Kubernetes is a popular solution for scaling, managing, and automating the deployments of containerized applications in distributed environments. But these highly dynamic and distributed environments require a new approach to monitoring.
More applications now rely on containers and microservices than ever before. According to the 2020 Cloud Native Computing Foundation (CNCF) survey, 92% of organizations are using containers in production, and 83% of these use Kubernetes as their preferred container management solution. With apps growing larger and more complex by the day, IT teams will require tools to help manage these deployments.
Since Kubernetes emerged in 2014, it has become a popular solution for scaling, managing, and automating the deployments of containerized applications in distributed environments. There’s no doubt it will be the orchestration platform of choice for many enterprises as they grow their apps over the coming years.
Although Kubernetes simplifies application development while increasing resource utilization, it is a complex system that presents its own challenges. In particular, achieving observability across all containers controlled by Kubernetes can be laborious for even the most experienced DevOps teams.
But what is Kubernetes exactly? Where does it come from? What problem is it trying to solve, and how does it work? What challenges does it present, and how can you overcome them?
What is Kubernetes?
Kubernetes (aka K8s) is an open-source platform used to run and manage containerized applications and services on clusters of physical or virtual machines across on-premises, public, private, and hybrid clouds. It automates complex tasks during the container’s life cycle, such as provisioning, deployment, networking, scaling, load balancing, and more. This simplifies orchestration in cloud-native environments.
However, these highly dynamic and distributed environments require a new approach to monitoring Kubernetes infrastructure and applications.
Orchestrating the world: from pipe dream to mainstream
When I first started working at Dynatrace in 2011, our customers were using the Dynatrace solution to get deep end-to-end visibility into environments we now refer to as monolithic. The bold organizations were building distributed environments using service-oriented architecture (SOA) and trying to implement enterprise service busses (ESBs) to facilitate application-to-application communication. Although it all looked good on paper, it ended up being difficult to implement.
But a perfect storm was brewing on the horizon.
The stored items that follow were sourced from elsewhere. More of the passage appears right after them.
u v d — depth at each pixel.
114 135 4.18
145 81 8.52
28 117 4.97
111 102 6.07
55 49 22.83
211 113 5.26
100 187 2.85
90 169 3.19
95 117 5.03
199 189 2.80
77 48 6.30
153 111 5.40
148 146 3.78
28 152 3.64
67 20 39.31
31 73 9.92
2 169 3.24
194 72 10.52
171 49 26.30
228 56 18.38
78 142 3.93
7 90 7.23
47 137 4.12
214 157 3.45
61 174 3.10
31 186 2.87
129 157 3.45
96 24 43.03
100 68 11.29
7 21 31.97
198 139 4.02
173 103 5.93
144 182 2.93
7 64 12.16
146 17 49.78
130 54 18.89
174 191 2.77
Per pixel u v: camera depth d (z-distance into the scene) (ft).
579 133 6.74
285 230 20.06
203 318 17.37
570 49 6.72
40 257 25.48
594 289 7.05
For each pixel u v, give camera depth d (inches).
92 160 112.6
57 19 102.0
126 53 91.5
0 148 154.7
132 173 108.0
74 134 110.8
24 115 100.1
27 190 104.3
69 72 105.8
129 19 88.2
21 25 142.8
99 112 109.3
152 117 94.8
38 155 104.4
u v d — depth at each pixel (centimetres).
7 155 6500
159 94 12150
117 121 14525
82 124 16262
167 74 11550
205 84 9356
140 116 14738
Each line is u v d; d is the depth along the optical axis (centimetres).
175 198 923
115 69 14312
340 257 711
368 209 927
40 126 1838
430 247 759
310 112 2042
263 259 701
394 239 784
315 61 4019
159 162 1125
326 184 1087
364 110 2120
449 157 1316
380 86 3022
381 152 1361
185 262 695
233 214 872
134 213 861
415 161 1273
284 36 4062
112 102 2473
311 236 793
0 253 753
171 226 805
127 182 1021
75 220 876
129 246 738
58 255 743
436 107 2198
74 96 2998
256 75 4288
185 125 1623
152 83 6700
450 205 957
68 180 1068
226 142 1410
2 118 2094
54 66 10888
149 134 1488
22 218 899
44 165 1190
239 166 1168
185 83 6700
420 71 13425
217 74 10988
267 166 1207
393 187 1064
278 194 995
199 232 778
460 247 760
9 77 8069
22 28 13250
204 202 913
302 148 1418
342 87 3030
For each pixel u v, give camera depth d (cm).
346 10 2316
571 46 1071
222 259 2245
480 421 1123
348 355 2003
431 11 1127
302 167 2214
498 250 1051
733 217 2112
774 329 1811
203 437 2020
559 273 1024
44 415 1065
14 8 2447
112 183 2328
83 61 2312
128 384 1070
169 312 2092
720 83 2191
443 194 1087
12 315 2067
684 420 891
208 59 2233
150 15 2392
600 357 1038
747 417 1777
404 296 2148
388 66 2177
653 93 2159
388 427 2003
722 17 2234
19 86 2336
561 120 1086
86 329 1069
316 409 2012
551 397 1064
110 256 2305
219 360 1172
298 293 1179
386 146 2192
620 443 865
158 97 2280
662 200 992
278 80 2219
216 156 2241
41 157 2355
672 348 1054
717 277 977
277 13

Three revolutions were just beginning and have been feeding on each other since, as commented by John Arundel and Justin Domingus in their 2019 book Cloud Native DevOps with Kubernetes:
- Cloud computing: A revolution in the automation of infrastructure-as-a-service (IaaS) in an on-demand, pay-as-you-use model
- DevOps and continuous delivery: A revolution in processes, and the way people and software delivery teams work
- Containers and microservices: A revolution in the architecture of distributed systems
Cloud-native refers to cloud-based, containerized, distributed systems, made up of cooperating microservices, dynamically managed by automated infrastructure-as-code.
The change was happening, and it was happening fast; more organizations were adopting containerized deployment methods (such as Docker) and DevOps practices and CI/CD pipelines to confidently deliver business-differentiating features quickly in an increasingly competitive market. At its start in 2013, Docker was mainly used by developers as a sandbox for testing purposes. The challenge at the time was to manage containers at scale in real-world production environments.
What are containers, and why are they so hot?
A container is a unit of software that packages application code and its dependencies together, creating a small, self-contained, and fully functional environment to run a workload (app, service), isolated from the other applications running on the same machine. These packages, known as container images, are immutable, and they are abstracted from the environment on which they run. Their immutability and abstraction make them portable across environments, whether it’s a physical or virtual machine, on-premises, in a data center, or in the public cloud, regardless of the underlying platform or OS. This distributed approach to developing and running apps and services is also known as microservices architecture.
Container runtime engines, such as Docker’s runC, leverage OS-level virtualization capabilities offered from the kernel to create isolated spaces called “containers.” This virtualization makes it possible to efficiently deploy and securely run a container independently of the hosting infrastructure. Because the concern of environmental conflicts is removed, you can run multiple containers on the same node and achieve higher resource utilization, which can reduce infrastructure costs.
But on their own, containers are not sufficient.
What’s missing here? Well, many things can happen with containers.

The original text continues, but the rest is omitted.